Web pages contain various pieces of information that surround the body or the main content of the article. One can call them ancillary blocks of information that present along side main content. Examples of these includes Navigation Sidebars, Related Items components, Ads, Header, Footer, etc. When a user tries to find information by performing a keyword search, he is mostly looking for results that contain the actual content. When an information access tool provides the results that contain the results from the ancillary blocks as well, the user has to do more work to get the desired result (add more keywords to the search or paginate through a long list of results).

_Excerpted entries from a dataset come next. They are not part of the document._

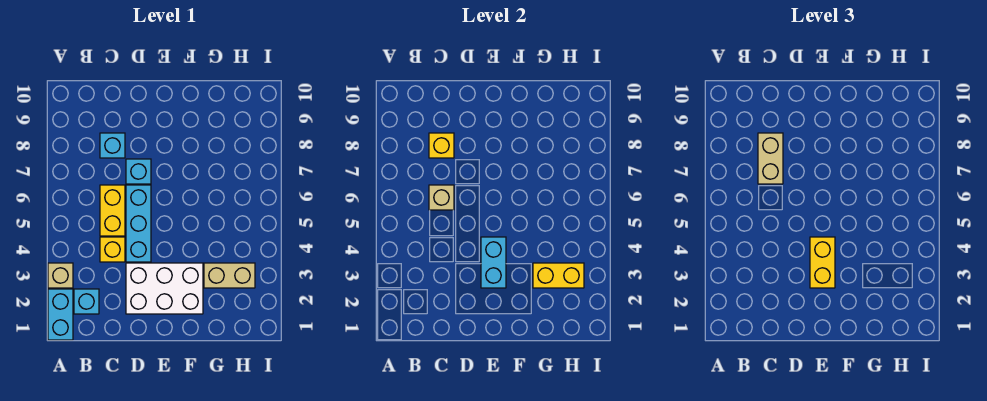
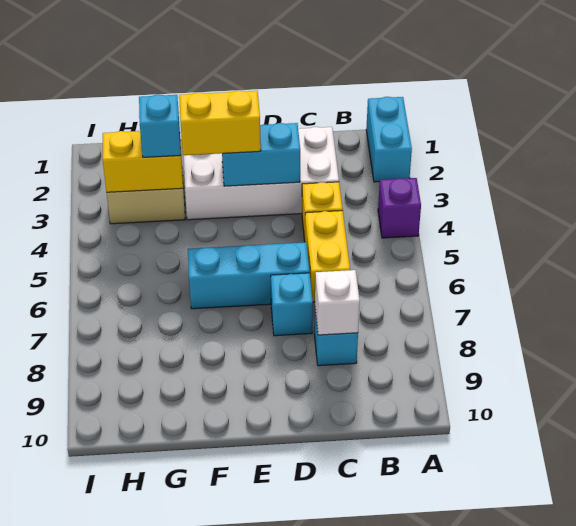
tan brick A3 level 1 -> none
none -> purple brick A4 level 1
cyan brick B2 level 1 -> cyan brick G3 level 3
tan brick C6 level 2 -> none
tan brick C7:C8 level 3 -> none
yellow brick C8 level 2 -> white brick C8 level 2
white brick D2:F3 level 1 -> white brick C2:F3 level 1
cyan brick D4:D6 level 1 -> cyan brick D6:F6 level 1
cyan brick E3:E4 level 2 -> cyan brick D3:E3 level 2
yellow brick E3:E4 level 3 -> yellow brick E3:F3 level 3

LATimes page with Ancillary blocks highlighted

LATimes page with Ancillary Blocks highlighted


To increase the quality of the returned results, the ancillary blocks can be removed at the indexing time. There are various approaches to remove the non-informative content from these web pages that have been discussed in the literature (Entropy-threshhold based approach by Lin and Ho, ContentExtractor and FeatureExtractor by Debnath et al). There is also another approach that is very straight forward and is used by perl module HTML-Content-Extractor and has been ported to PHP and is described here.

The product I am working on currently is based on Java and Python, and unfortunately there is no port for Python. Thus, I wrote one in python that uses the ideas above. In short, it does the following three things

1. Heuristics - Looking across web pages, it is evident that certain HTML tags do not create any informative content. These include tags like img, script, link, input, hr etc. These can be deleted from the DOM.

2. Feature based block detection and removal - Identifying ancillary blocks based on text to link ratio.

3. Remove all the HTML tags from the remaining DOM.

So far, I have just tried it on content pages from CNN and LA Times. As I try more pages and find other enhancements / issues, I’ll keep posting.